▶ EXTRACT

━━━━━━━━

At Bourre’s first protest, which I covered back as a fledging reporter for the York County
Coast Star, he and his merry men and women threw a giant teabag into the Piscataqua River.
The point, I guess, was that this was a dramatic re-enactment of the Boston Tea Party.
Nearly 15 years later, Bourre has retired and is channeling his revolutionary fervor into a
search of moldering papers, papers that he says will prove once and for all, beyond a shadow
of a doubt, that Seavey Island is in New Hampshire.
“This is very, very serious,” Bourre told the Maine Sunday Telegram. “That’s why nobody
has ever figured it out.”
Bourre’s wrong on two counts. First, there is nothing serious about this. The only people who
aren’t laughing are the justices of the U.S. Supreme Court, who thought they’d resolved the
matter 25 years ago when they settled a boundary-line dispute between Maine and New Hampshire
lobstermen. Second, other than Bourre, Smith, and a few kooks, everyone has figured the
border out, beginning with the high court and ending with former Maine Gov. Joseph Brennan,
who in the 1980s saw dollar signs in the sky over Seavey Island and enacted the so-called
spousal income tax.
The spousal income tax requires nonresident couples to pay Maine income taxes if either spouse
works in the Pine Tree State. It’s hardball tax policy, I’ll grant Bourre and company that, and
especially galling in “Live free or die” land, where residents do not pay income taxes to their
own state. It’s one thing to pay Maine income taxes because you work here; it’s another to pay
them because your spouse works here.
Nonetheless, hundreds upon hundreds of Granite Staters work on the shipyard — and elsewhere in
Maine — and the tax dollars of their spouses have been a breath of fresh air in our treasury. And
the fact is, there’s ample precedent for the spousal income tax around the country, which is why
the flap over the border is a red herring. Bourre and his legion are tax cranks who wouldn’t
care if Seavey Island belonged to Saskatchewan if it didn’t cost them any money.
But if I’m a skeptic when it comes to Bourre’s mission, he does have a point: Things are not
always where they claim to be. Take the Cliff House, in York. Since 1872 the operators of this
70-acre resort have been using an Ogunquit address to flog tourists their way even though they
are miles from “the beautiful place by the sea.” I showed up there 12 or 13 years ago, covering
a visit by U.S. Sen. Bob Dole of Kansas, then stumping for the White House, not Viagra, and when
I tried to set the record straight, my fellow journalists laughed me out of the place. Even the
Associated Press used Ogunquit in the dateline.

━━━━━━━━

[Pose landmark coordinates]

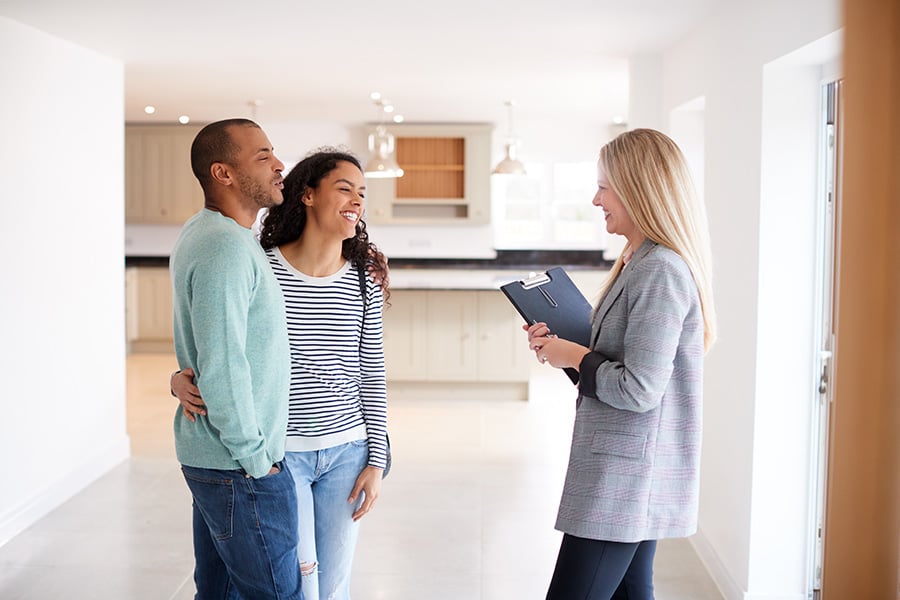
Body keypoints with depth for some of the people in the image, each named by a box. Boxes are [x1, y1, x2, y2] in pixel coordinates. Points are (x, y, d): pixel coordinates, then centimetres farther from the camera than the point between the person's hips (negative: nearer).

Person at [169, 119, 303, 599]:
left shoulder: (201, 233, 12)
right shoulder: (226, 248, -21)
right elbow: (222, 369, -26)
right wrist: (255, 459, -16)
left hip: (207, 455, 10)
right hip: (240, 467, -10)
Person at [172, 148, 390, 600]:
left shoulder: (364, 280, 1)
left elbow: (372, 376, 4)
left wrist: (376, 461, 1)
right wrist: (182, 380, -18)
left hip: (346, 451, 3)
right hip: (279, 451, -3)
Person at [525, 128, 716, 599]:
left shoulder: (660, 270, -19)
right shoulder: (640, 263, 13)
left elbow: (639, 389, -23)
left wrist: (574, 357, -10)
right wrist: (560, 343, 6)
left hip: (624, 477, -10)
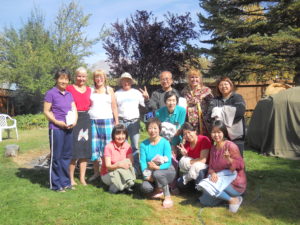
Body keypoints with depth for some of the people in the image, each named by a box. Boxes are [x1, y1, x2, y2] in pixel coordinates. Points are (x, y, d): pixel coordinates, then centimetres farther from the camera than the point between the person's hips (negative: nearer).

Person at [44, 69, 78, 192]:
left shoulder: (69, 94, 12)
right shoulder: (51, 93, -5)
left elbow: (74, 109, 12)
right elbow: (46, 111, -7)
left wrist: (74, 121, -6)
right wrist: (57, 122, -17)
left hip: (68, 129, 6)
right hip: (56, 128, -6)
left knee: (67, 155, 11)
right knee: (56, 156, 1)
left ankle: (65, 182, 22)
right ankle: (56, 184, 12)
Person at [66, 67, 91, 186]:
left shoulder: (89, 90, 13)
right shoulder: (69, 88, -3)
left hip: (86, 120, 5)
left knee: (85, 150, 8)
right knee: (73, 150, -2)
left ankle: (82, 177, 20)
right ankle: (71, 178, 12)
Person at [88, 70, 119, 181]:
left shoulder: (109, 90, 10)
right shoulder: (91, 90, 11)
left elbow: (114, 107, 9)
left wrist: (117, 122, 4)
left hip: (107, 121, -1)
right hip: (93, 121, 1)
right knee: (94, 147, 4)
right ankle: (96, 172, 15)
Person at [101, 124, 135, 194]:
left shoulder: (127, 146, -5)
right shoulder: (109, 147, -17)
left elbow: (131, 161, -11)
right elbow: (108, 166, -20)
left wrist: (127, 163, -34)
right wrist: (118, 165, -38)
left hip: (122, 172, 4)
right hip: (107, 174, -4)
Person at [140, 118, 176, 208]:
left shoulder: (165, 143, -15)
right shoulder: (144, 144, -5)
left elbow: (168, 163, -18)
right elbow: (142, 161, -9)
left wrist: (157, 167, -35)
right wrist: (147, 174, -24)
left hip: (167, 171, -2)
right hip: (151, 173, 3)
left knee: (157, 173, -36)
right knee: (145, 187, -26)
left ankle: (168, 197, -11)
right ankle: (159, 189, 10)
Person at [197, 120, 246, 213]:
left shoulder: (231, 146, -13)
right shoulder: (213, 148, 8)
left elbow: (241, 165, -15)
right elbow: (211, 166, 7)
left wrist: (229, 160, -34)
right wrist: (213, 173, -16)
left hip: (235, 183, -7)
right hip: (219, 178, 7)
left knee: (209, 187, -28)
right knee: (205, 200, -10)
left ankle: (233, 200, -11)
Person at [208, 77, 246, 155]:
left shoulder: (237, 97, 5)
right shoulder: (216, 100, 13)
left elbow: (240, 110, -14)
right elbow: (210, 111, -4)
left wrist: (221, 111, -7)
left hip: (235, 134, -2)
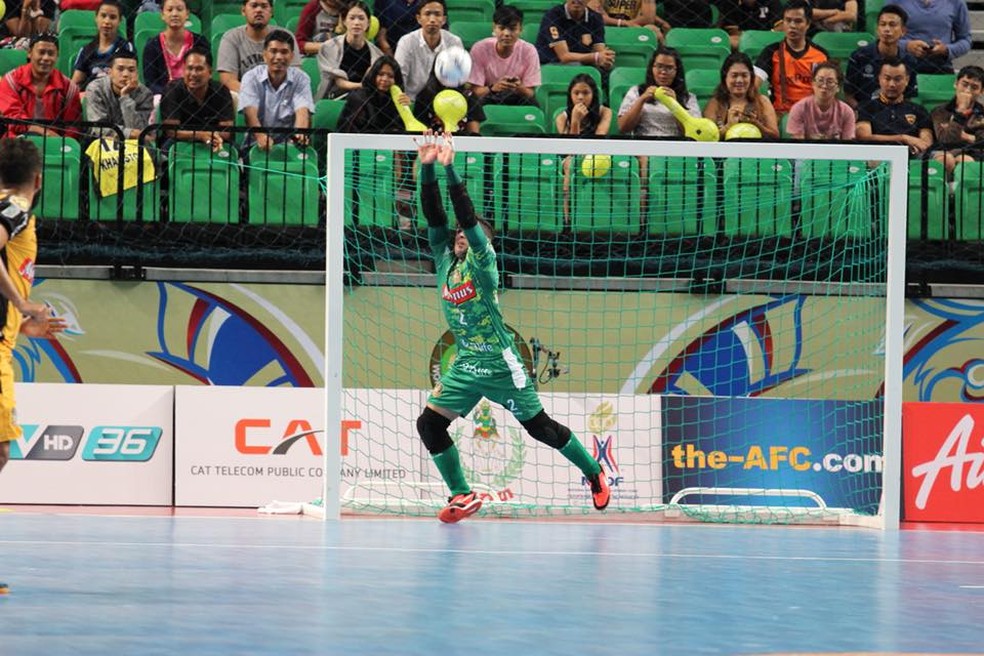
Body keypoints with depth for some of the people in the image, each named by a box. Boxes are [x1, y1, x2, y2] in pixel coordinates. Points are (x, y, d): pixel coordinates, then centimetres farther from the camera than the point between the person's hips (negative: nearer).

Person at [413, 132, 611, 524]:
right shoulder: (444, 260, 5)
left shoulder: (482, 262, -9)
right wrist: (427, 168, -15)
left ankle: (595, 475, 22)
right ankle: (463, 497, 3)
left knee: (540, 428, 2)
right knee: (429, 424, -8)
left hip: (500, 365, -6)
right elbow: (433, 215, -5)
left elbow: (467, 216, -22)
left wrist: (450, 169, -28)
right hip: (466, 365, 6)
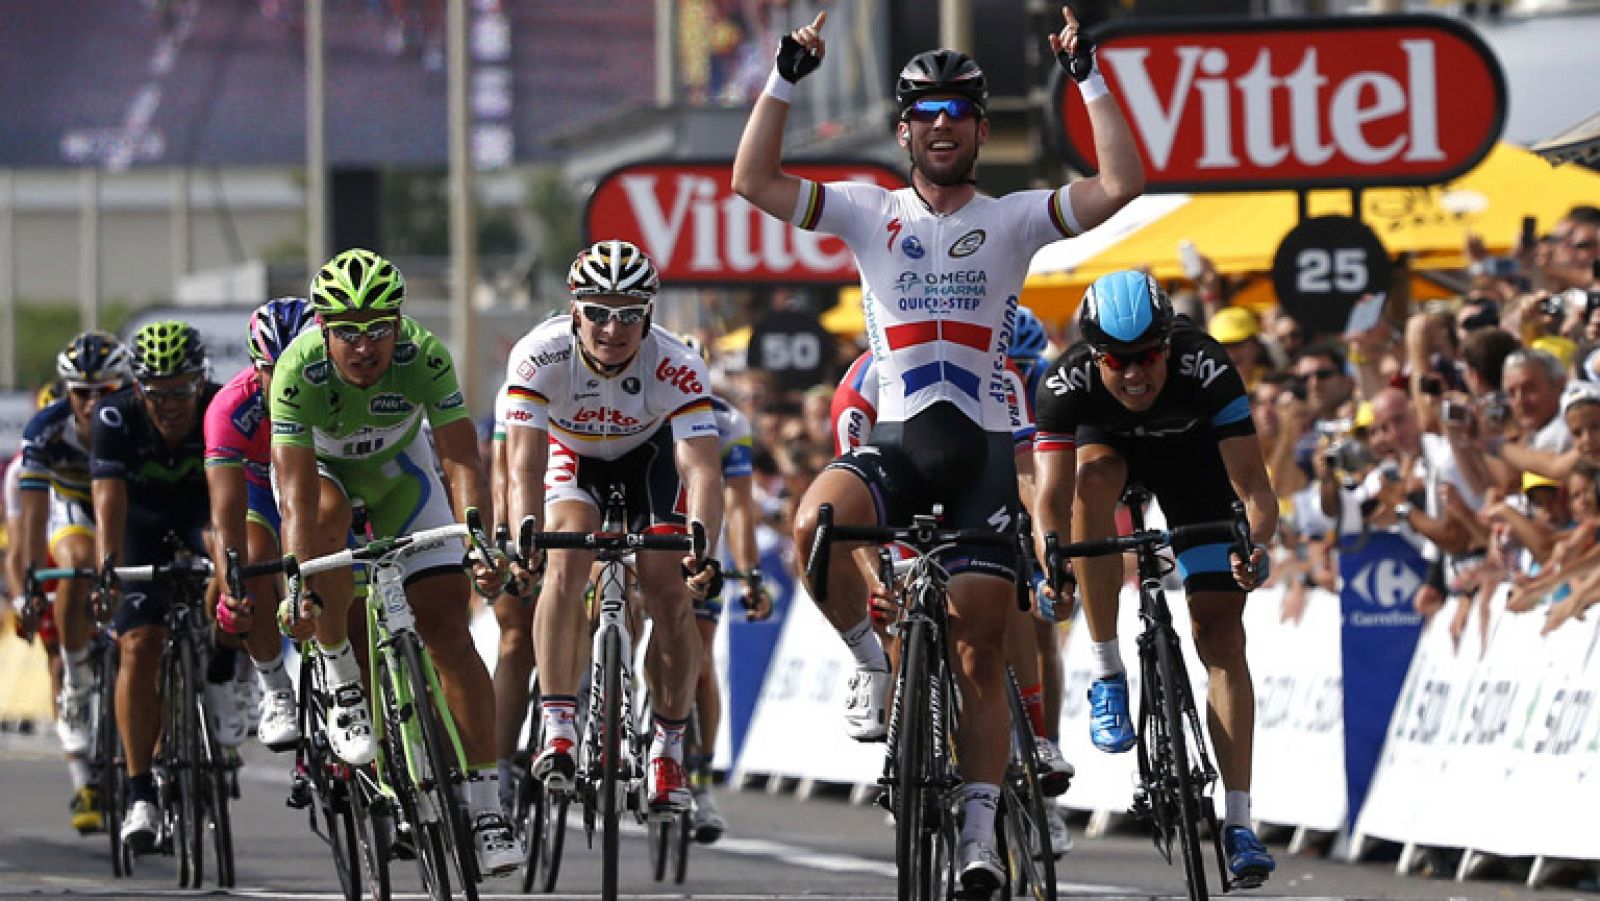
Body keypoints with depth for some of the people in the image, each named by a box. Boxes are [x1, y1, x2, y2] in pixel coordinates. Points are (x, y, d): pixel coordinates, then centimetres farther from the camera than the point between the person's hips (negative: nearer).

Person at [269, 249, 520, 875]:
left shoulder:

━━━━━━━━

▶ WHAT YOU WILL DO
1 - In the piece on the Seavey Island border, what did Bourre and his followers throw into the Piscataqua River at his first protest?
2 - Please list every person the Seavey Island piece mentions by name.
3 - Output the passage from the Seavey Island piece starting at "The spousal income tax requires" and ending at "them any money.".
The data isn't needed for any of this.

▶ ANSWERS TO THE TASKS
1 - A giant teabag.

2 - Bourre, Smith, Joseph Brennan, Bob Dole

3 -
The spousal income tax requires nonresident couples to pay Maine income taxes if either spouse
works in the Pine Tree State. It’s hardball tax policy, I’ll grant Bourre and company that, and
especially galling in “Live free or die” land, where residents do not pay income taxes to their
own state. It’s one thing to pay Maine income taxes because you work here; it’s another to pay
them because your spouse works here.
Nonetheless, hundreds upon hundreds of Granite Staters work on the shipyard — and elsewhere in
Maine — and the tax dollars of their spouses have been a breath of fresh air in our treasury. And
the fact is, there’s ample precedent for the spousal income tax around the country, which is why
the flap over the border is a red herring. Bourre and his legion are tax cranks who wouldn’t
care if Seavey Island belonged to Saskatchewan if it didn’t cost them any money.